28. It takes an average of 268 days to identify and contain a data breach
An important factor when studying data breaches is the time it takes to identify and contain a breach. Italy does quite well in that regard taking an average of 203 days to identify a breach and 65 days to contain it. To put this in perspective, IBM found that German companies take 128 to identify and 32 to contain a breach, and Brazilian organizations take 265 to identify and 115 days to contain.

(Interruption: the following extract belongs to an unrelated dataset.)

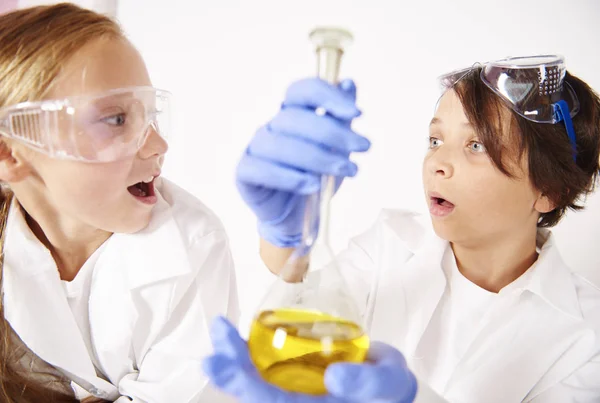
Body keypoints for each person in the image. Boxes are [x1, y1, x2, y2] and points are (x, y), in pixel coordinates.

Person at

29. The theft of military and defense data led to arrests by Italian police
At the end of 2020, arrests were made in an investigation into an insider hack at Italian defense firm Leonardo. Details of military aircraft involved in the firm’s fighter jet program appeared to be the main target of the attack. While the arrest was recent, the investigation has been ongoing since January 2017 when Leonardo first noticed an abnormal flow of data from its network. However, Leonardo maintains that computers that were violated did not contain classified, strategic information.
30. Italy is one of the top 2 European countries impacted by stalkerware
A Kaspersky study of stalkerware found that Italy is the second most affected country in Europe. It saw 1,144 stalkerware incidents in 2020, putting it behind only Germany which saw 1,547. On a global scale, Italy was in eighth place with Russia topping the list with 12,389 incidents, followed by Brazil (6,523) and the US (4,745).